Hoje, o mercado está bastante desperto para os requisitos legais do RGPD, especialmente ao nível da segurança dos dados e dos fluxos transfronteiriços que tanta relevância técnica trazem quando se discutem soluções Cloud.
Ainda assim, a análise da segurança em contextos de Cloud exige a realização de uma avaliação casuística, atendendo às especificidades do tipo de Cloud, nomeadamente arquitetura e integrações que permitam identificar os riscos ao nível da confidencialidade, integridade e disponibilidade; por norma, esta última estará mais mitigada, esperando-se que resida maior risco para a confidencialidade e integridade, dependendo da arquitetura, do eventual envolvimento de entidades terceiras e do tipo de dados em causa, nomeadamente, o seu valor para as pessoas singulares e/ou coletivas.

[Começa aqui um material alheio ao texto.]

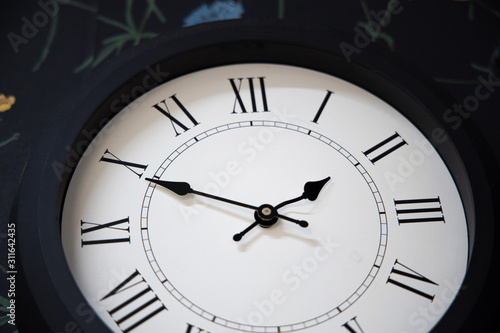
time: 1:49
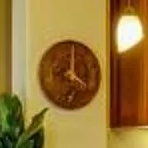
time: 4:00
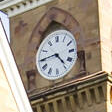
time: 4:44
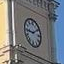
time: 9:10
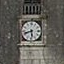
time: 5:41
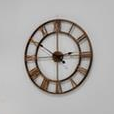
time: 2:50
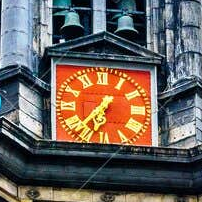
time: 6:37
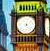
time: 5:09
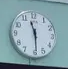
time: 11:29
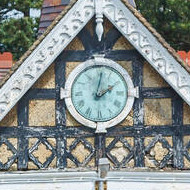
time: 2:01
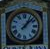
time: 1:07
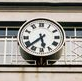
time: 5:38
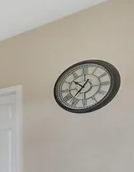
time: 10:36
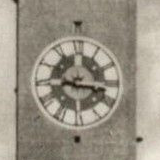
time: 8:16
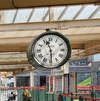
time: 11:29
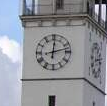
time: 12:12
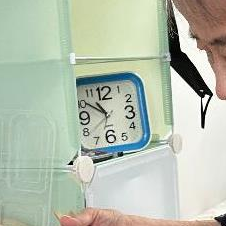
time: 10:50
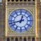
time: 12:42
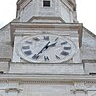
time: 1:34
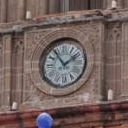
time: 1:54
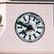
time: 7:48
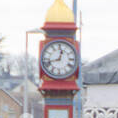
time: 12:42
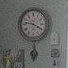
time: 3:46
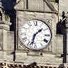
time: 1:32
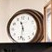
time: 11:32
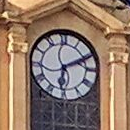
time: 6:10
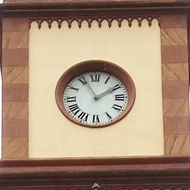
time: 1:56
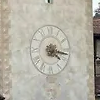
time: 4:16
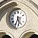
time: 5:33
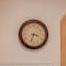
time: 3:33
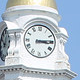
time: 3:14
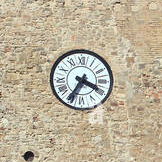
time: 3:34
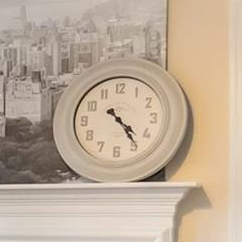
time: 4:23
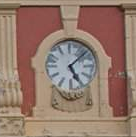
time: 5:07
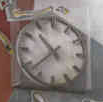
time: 10:38
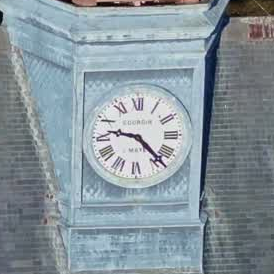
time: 9:22
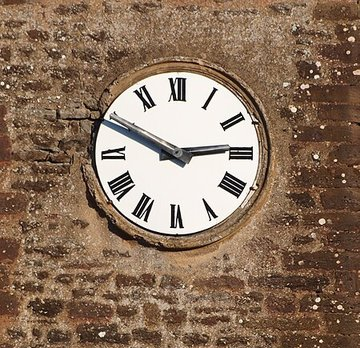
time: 2:48
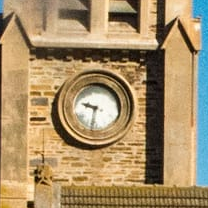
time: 9:32
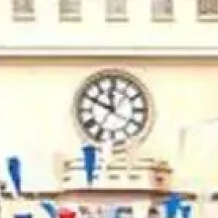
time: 11:49
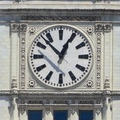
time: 12:52
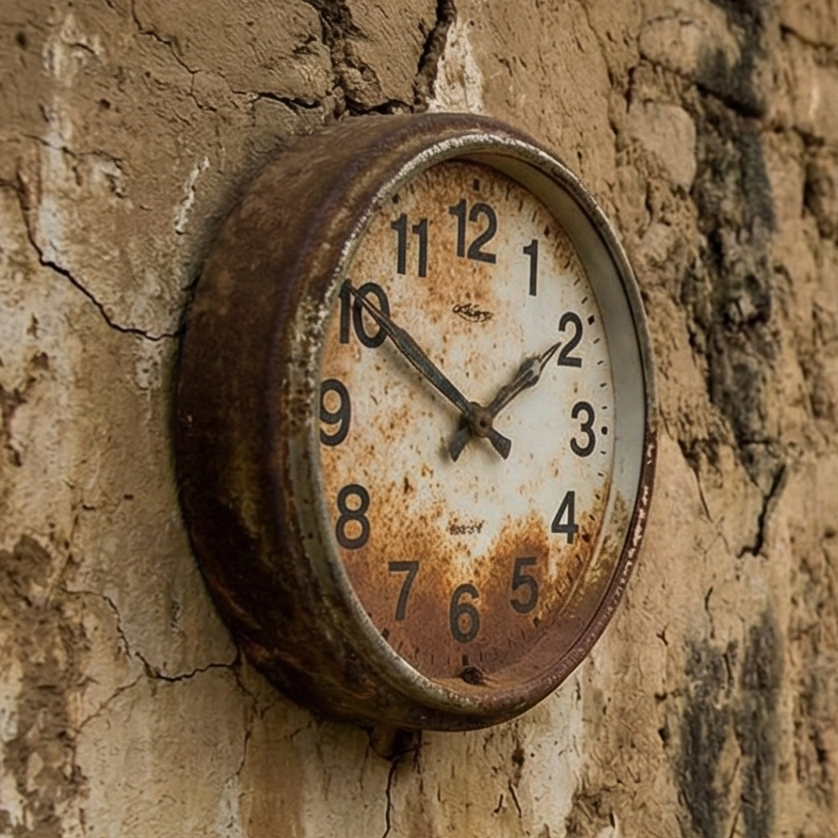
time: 1:50
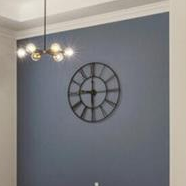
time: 5:59
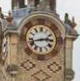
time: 2:42
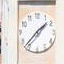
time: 1:37
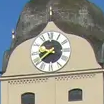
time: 8:38
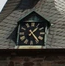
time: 1:23
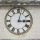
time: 3:02
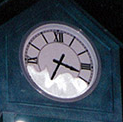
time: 3:34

Está o ecossistema empresarial português preparado para lidar com o crime? Que fazer para melhorar a prevenção?
O ecossistema empresarial português ainda se encontra num processo evolutivo, do ponto de vista da literacia das pessoas, da maturidade dos processos de negócio e ao nível dos controlos tecnológicos. Também será justo apontar que tem vindo a ser realizado algum trabalho nestes domínios. Porém, muitas vezes fruto de pressão regulatória e de obrigações legais, o que corporiza que nem todas as organizações estão verdadeiramente conscientes para que os investimentos que realizem sejam motivados por uma real perceção do risco (ameaças e benefícios).
Quanto à prevenção, recomendo muito especialmente a promoção do aumento da literacia e da consciencialização dos utilizadores (colaboradores, clientes, prestadores de serviços, parceiros, etc.), seguindo-se uma melhor adequação ao nível dos processos e tecnologias por forma a garantir a proteção da organização.